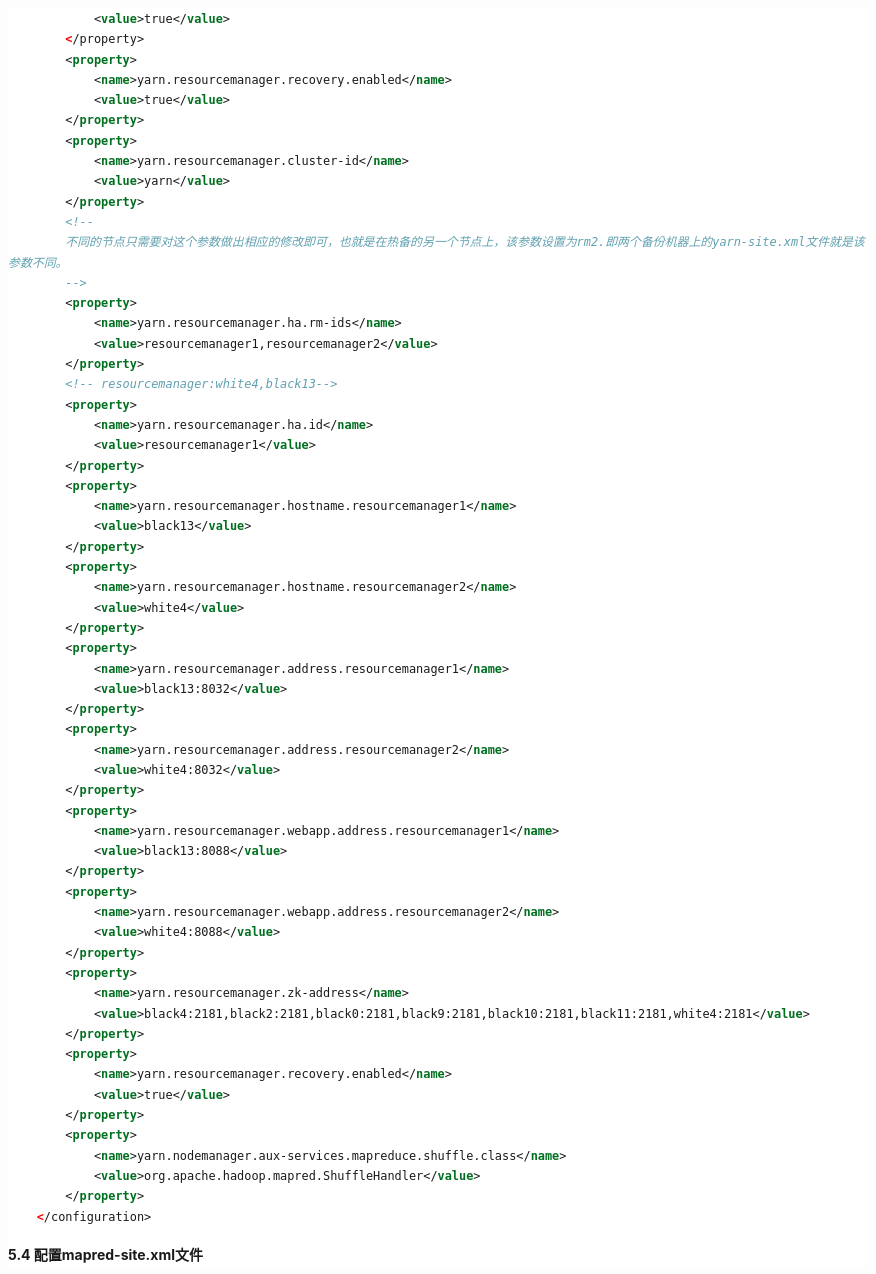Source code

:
 ``` xml
            <value>true</value>
        </property>
        <property>
            <name>yarn.resourcemanager.recovery.enabled</name>
            <value>true</value>
        </property>
        <property>
            <name>yarn.resourcemanager.cluster-id</name>
            <value>yarn</value>
        </property>
        <!--
        不同的节点只需要对这个参数做出相应的修改即可，也就是在热备的另一个节点上，该参数设置为rm2.即两个备份机器上的yarn-site.xml文件就是该参数不同。
        -->
        <property>
            <name>yarn.resourcemanager.ha.rm-ids</name>
            <value>resourcemanager1,resourcemanager2</value>
        </property>
        <!-- resourcemanager:white4,black13-->
        <property>
            <name>yarn.resourcemanager.ha.id</name>
            <value>resourcemanager1</value>
        </property>
        <property>
            <name>yarn.resourcemanager.hostname.resourcemanager1</name>
            <value>black13</value>
        </property>
        <property>
            <name>yarn.resourcemanager.hostname.resourcemanager2</name>
            <value>white4</value>
        </property>
        <property>
            <name>yarn.resourcemanager.address.resourcemanager1</name>
            <value>black13:8032</value>
        </property>
        <property>
            <name>yarn.resourcemanager.address.resourcemanager2</name>
            <value>white4:8032</value>
        </property>
        <property>
            <name>yarn.resourcemanager.webapp.address.resourcemanager1</name>
            <value>black13:8088</value>
        </property>
        <property>
            <name>yarn.resourcemanager.webapp.address.resourcemanager2</name>
            <value>white4:8088</value>
        </property>
        <property>
            <name>yarn.resourcemanager.zk-address</name>
            <value>black4:2181,black2:2181,black0:2181,black9:2181,black10:2181,black11:2181,white4:2181</value>
        </property>
        <property>
            <name>yarn.resourcemanager.recovery.enabled</name>
            <value>true</value>
        </property>
        <property>
            <name>yarn.nodemanager.aux-services.mapreduce.shuffle.class</name>
            <value>org.apache.hadoop.mapred.ShuffleHandler</value>
        </property>
    </configuration>
```
#### 5.4 配置mapred-site.xml文件
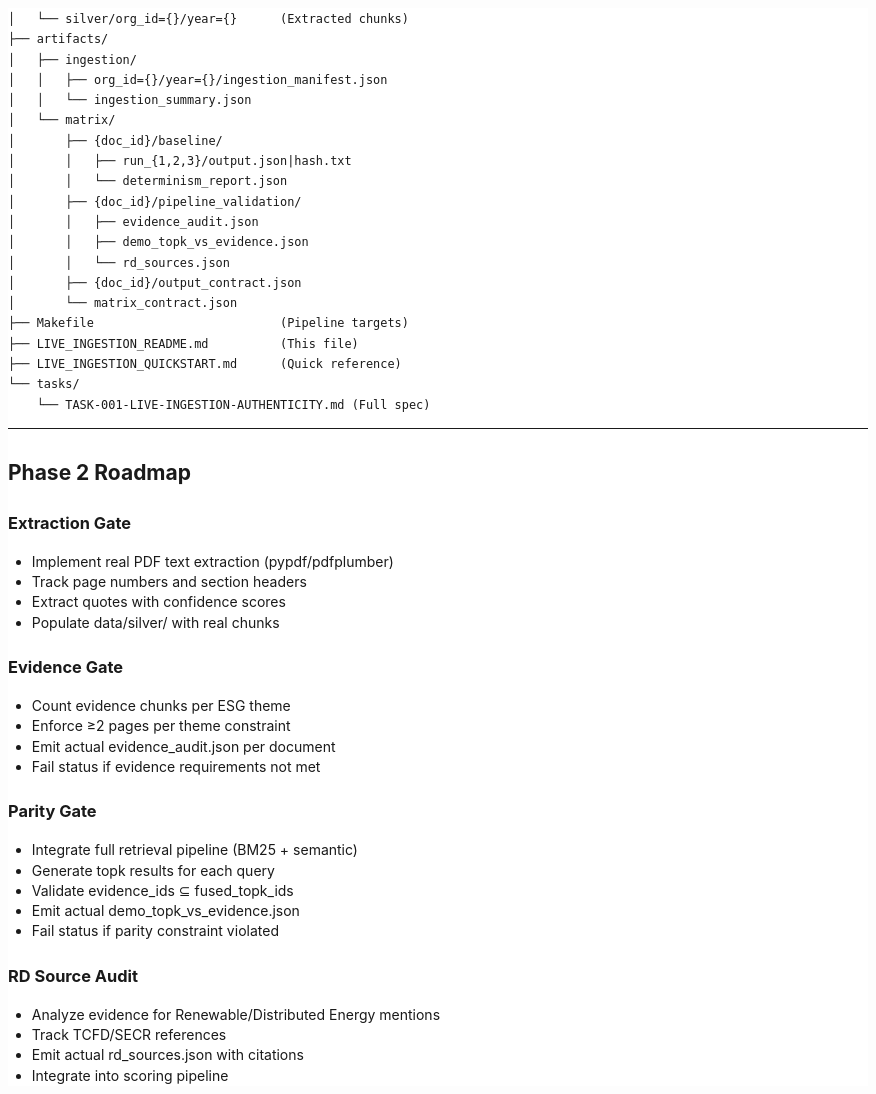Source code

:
 ```
│   └── silver/org_id={}/year={}      (Extracted chunks)
├── artifacts/
│   ├── ingestion/
│   │   ├── org_id={}/year={}/ingestion_manifest.json
│   │   └── ingestion_summary.json
│   └── matrix/
│       ├── {doc_id}/baseline/
│       │   ├── run_{1,2,3}/output.json|hash.txt
│       │   └── determinism_report.json
│       ├── {doc_id}/pipeline_validation/
│       │   ├── evidence_audit.json
│       │   ├── demo_topk_vs_evidence.json
│       │   └── rd_sources.json
│       ├── {doc_id}/output_contract.json
│       └── matrix_contract.json
├── Makefile                          (Pipeline targets)
├── LIVE_INGESTION_README.md          (This file)
├── LIVE_INGESTION_QUICKSTART.md      (Quick reference)
└── tasks/
    └── TASK-001-LIVE-INGESTION-AUTHENTICITY.md (Full spec)
```

---

## Phase 2 Roadmap

### Extraction Gate
- Implement real PDF text extraction (pypdf/pdfplumber)
- Track page numbers and section headers
- Extract quotes with confidence scores
- Populate data/silver/ with real chunks

### Evidence Gate
- Count evidence chunks per ESG theme
- Enforce ≥2 pages per theme constraint
- Emit actual evidence_audit.json per document
- Fail status if evidence requirements not met

### Parity Gate
- Integrate full retrieval pipeline (BM25 + semantic)
- Generate topk results for each query
- Validate evidence_ids ⊆ fused_topk_ids
- Emit actual demo_topk_vs_evidence.json
- Fail status if parity constraint violated

### RD Source Audit
- Analyze evidence for Renewable/Distributed Energy mentions
- Track TCFD/SECR references
- Emit actual rd_sources.json with citations
- Integrate into scoring pipeline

____

Assigned task. In the records above, find each line with the word "Integrate" and copy it.

Solution to this problem.
- Integrate full retrieval pipeline (BM25 + semantic)
- Integrate into scoring pipeline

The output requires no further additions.